Parity quantum numbers in the Density Matrix Renormalization Group

TL;DR

This paper introduces a new parity DMRG algorithm enabling the Level Spectroscopy method to identify quantum critical points in large one-dimensional systems, successfully locating BKT and Gaussian transitions and supporting Oshikawa's conjecture.

Contribution

A novel parity DMRG algorithm that allows Level Spectroscopy to analyze large systems with parity quantum numbers for the first time.

Findings

Successfully located BKT and Gaussian critical points.

First DMRG support for Oshikawa's conjecture.
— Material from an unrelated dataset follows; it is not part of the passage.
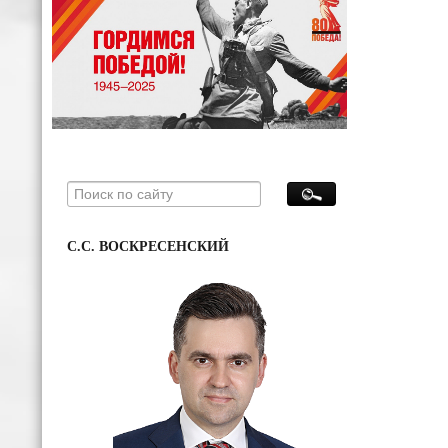
С.С. ВОСКРЕСЕНСКИЙ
Enhanced ability to study quantum phase transitions.

Abstract

In strongly correlated systems, numerical algorithms taking parity quantum numbers into account are used not only for accelerating computation by reducing the Hilbert space but also for particular manipulations such as the Level Spectroscopy (LS) method. By comparing energy difference between different parity quantum numbers, the LS method is a crucial technique used in identifying quantum critical points of Gaussian and Berezinsky-Kosterlitz-Thouless (BKT) type quantum phase transitions. These transitions that occur in many one-dimensional systems are usually difficult to study numerically. Although the LS method is an effective strategy to locate critical points, it has been lacked an algorithm that can manage large systems with parity quantum numbers. Here a new parity Density Matrix Renormalization Group (DMRG) algorithm is discussed. The LS method is the first time performed by DMRG in the S=2 XXZ spin chain with uniaxial anisotropy. Quantum critical points of BKT and Gaussian transitions can be located well. Thus, the LS method becomes a very powerful tool for BKT and Gaussian transitions. In addition, Oshikawa's conjecture in 1992 on the presence of an intermediate phase in the present model is the first time supported by DMRG.